The records »
>>>
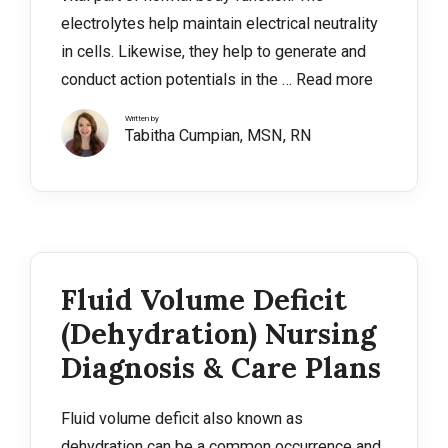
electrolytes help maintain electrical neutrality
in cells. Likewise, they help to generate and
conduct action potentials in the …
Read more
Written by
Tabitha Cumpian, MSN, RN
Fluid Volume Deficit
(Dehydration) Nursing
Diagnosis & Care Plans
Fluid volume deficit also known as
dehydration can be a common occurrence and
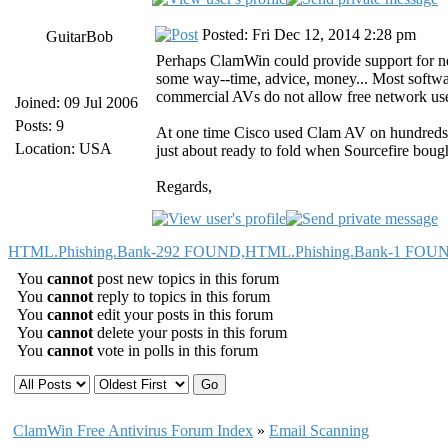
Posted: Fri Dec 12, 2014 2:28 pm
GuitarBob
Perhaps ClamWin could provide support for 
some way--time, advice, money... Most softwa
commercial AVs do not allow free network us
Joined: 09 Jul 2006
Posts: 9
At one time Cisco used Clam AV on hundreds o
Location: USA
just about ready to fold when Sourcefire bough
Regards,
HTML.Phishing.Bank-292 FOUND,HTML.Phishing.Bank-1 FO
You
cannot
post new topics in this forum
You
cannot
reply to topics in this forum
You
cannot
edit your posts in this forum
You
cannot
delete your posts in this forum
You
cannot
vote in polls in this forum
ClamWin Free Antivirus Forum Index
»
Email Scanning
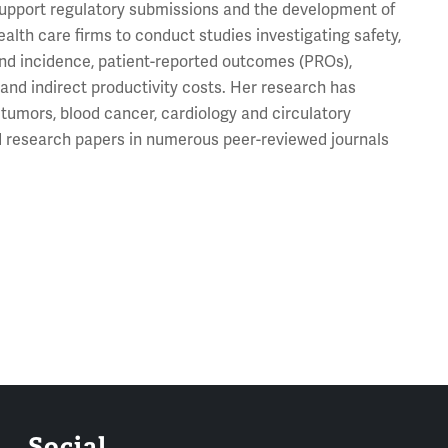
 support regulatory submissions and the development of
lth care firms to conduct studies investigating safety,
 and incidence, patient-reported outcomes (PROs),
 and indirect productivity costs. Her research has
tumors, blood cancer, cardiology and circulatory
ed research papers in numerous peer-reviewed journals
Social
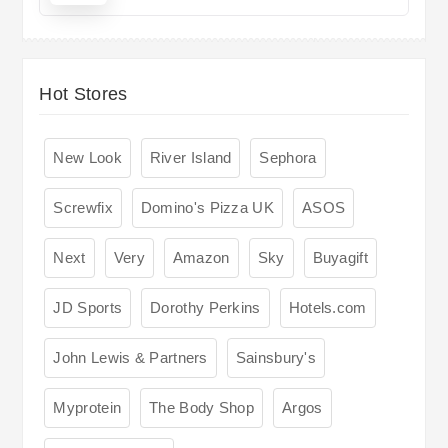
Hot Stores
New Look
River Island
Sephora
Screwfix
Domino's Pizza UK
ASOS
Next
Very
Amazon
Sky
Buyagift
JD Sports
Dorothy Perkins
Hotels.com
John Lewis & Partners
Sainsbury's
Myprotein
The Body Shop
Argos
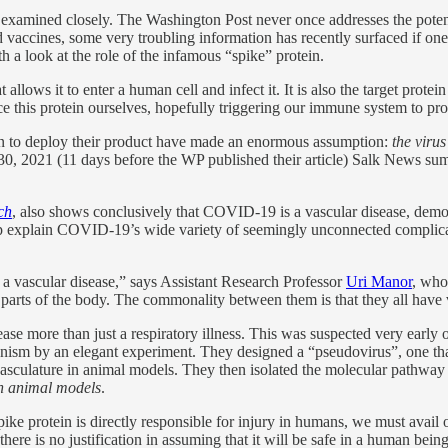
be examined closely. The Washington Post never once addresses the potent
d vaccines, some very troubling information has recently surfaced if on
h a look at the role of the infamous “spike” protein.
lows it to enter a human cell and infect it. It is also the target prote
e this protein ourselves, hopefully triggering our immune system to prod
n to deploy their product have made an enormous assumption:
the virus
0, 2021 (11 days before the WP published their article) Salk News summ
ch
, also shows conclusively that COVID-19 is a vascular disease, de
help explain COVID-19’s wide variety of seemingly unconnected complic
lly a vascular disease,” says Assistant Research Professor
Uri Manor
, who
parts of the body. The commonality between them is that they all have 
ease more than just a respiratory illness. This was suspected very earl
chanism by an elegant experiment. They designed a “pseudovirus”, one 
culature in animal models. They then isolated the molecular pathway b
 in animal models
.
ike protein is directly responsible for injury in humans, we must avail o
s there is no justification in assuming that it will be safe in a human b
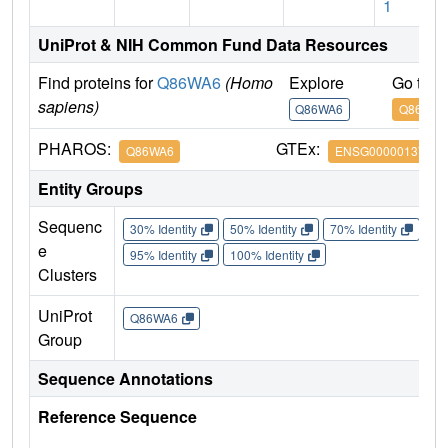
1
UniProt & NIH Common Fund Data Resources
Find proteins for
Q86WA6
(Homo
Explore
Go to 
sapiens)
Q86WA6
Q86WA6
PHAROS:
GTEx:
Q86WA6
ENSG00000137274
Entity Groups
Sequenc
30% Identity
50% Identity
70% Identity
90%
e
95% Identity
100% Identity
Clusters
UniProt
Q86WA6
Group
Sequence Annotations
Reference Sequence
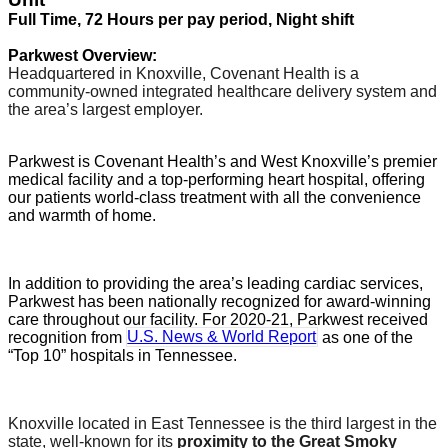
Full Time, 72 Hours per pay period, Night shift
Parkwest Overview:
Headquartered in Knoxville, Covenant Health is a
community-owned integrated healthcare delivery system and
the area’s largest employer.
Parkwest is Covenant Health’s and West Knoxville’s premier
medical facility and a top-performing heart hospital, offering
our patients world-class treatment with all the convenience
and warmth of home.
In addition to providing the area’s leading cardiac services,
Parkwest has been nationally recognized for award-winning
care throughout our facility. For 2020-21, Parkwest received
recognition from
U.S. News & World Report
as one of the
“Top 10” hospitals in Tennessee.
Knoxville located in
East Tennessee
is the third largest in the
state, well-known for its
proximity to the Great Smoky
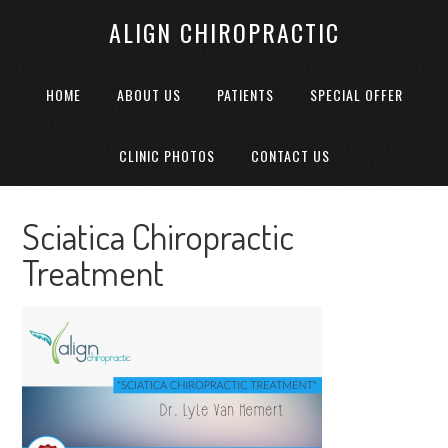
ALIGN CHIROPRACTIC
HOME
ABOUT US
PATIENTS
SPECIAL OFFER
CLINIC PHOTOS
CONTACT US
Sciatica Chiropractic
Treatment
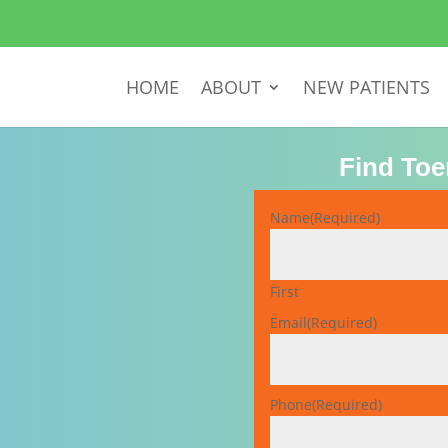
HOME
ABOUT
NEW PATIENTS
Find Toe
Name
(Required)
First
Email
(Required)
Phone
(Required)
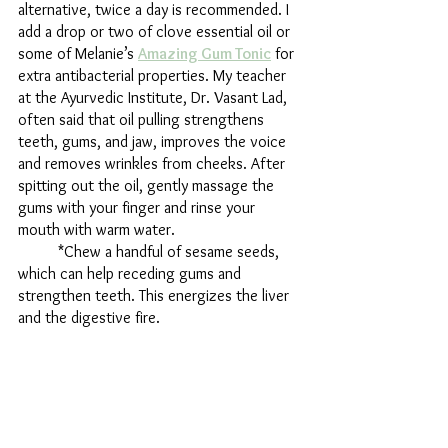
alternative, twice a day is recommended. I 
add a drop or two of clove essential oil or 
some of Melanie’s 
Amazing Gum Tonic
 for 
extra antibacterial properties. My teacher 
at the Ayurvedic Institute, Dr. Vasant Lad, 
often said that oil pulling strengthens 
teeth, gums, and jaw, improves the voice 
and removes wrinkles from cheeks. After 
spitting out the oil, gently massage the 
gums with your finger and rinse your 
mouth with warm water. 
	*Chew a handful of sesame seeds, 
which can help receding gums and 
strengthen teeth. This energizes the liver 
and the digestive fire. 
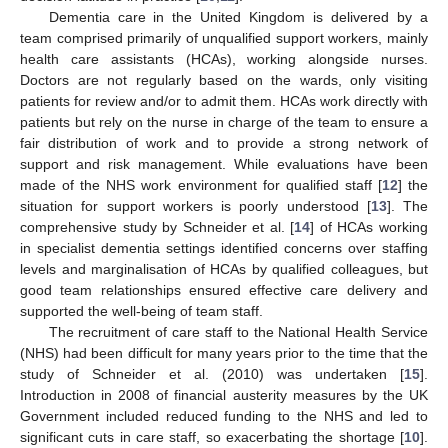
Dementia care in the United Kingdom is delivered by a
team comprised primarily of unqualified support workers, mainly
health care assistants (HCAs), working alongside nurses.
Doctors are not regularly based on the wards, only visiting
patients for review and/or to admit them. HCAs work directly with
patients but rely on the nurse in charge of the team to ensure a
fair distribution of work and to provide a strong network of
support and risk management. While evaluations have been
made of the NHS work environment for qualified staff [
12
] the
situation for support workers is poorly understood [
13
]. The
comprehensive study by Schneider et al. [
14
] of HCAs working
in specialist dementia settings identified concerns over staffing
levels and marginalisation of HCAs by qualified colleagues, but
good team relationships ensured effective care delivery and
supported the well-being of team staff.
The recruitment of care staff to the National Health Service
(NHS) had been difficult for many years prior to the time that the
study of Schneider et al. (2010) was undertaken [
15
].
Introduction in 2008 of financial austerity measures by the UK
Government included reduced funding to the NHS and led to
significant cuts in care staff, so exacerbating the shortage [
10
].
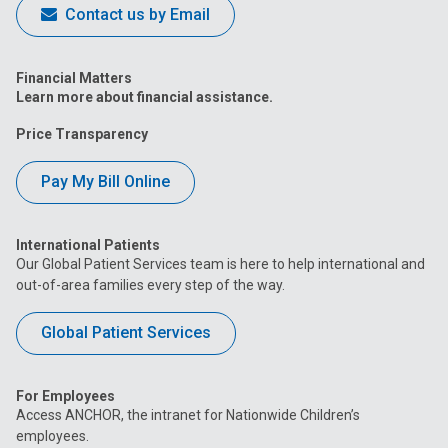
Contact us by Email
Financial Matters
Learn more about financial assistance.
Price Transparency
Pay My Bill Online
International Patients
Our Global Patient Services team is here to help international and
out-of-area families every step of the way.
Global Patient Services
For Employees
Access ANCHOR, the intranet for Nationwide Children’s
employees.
<<<
Exercise instructions »
In the listing above, find the lines holding the word "help" and copy them.

Problem solution »
electrolytes help maintain electrical neutrality
in cells. Likewise, they help to generate and
help explain COVID-19’s wide variety of seemingly unconnected complic
which can help receding gums and 
Our Global Patient Services team is here to help international and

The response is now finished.